— DATA UNDER STUDY —
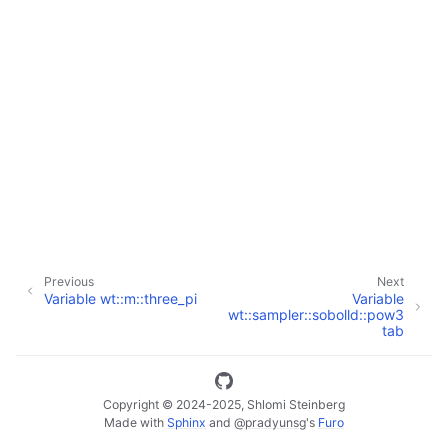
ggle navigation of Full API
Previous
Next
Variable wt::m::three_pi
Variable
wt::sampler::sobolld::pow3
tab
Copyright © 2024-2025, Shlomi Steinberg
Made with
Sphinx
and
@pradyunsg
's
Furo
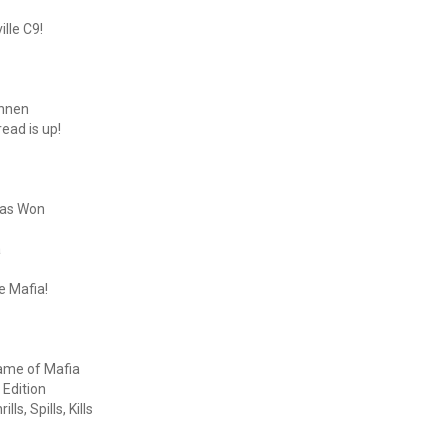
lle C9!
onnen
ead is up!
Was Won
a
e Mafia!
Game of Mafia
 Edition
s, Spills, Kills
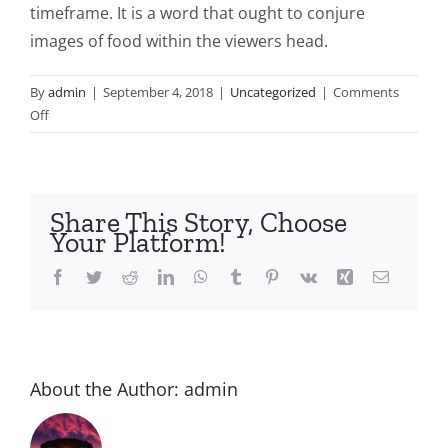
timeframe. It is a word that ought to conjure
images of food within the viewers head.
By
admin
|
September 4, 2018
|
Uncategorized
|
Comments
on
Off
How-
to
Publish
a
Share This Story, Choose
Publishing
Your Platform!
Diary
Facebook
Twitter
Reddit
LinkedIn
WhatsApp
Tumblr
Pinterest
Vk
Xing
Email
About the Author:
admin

— THE TASK —
Set every entry down again exactly as written, and omit the images.

— RESPONSE —
ggle navigation of Full API
Previous
Next
Variable wt::m::three_pi
Variable
wt::sampler::sobolld::pow3
tab
Copyright © 2024-2025, Shlomi Steinberg
Made with
Sphinx
and
@pradyunsg
's
Furo
lle C9!
onnen
ead is up!
Was Won
a
e Mafia!
Game of Mafia
 Edition
s, Spills, Kills
timeframe. It is a word that ought to conjure
images of food within the viewers head.
By
admin
|
September 4, 2018
|
Uncategorized
|
Comments
on
Off
How-
to
Publish
a
Share This Story, Choose
Publishing
Your Platform!
Diary
Facebook
Twitter
Reddit
LinkedIn
WhatsApp
Tumblr
Pinterest
Vk
Xing
Email
About the Author:
admin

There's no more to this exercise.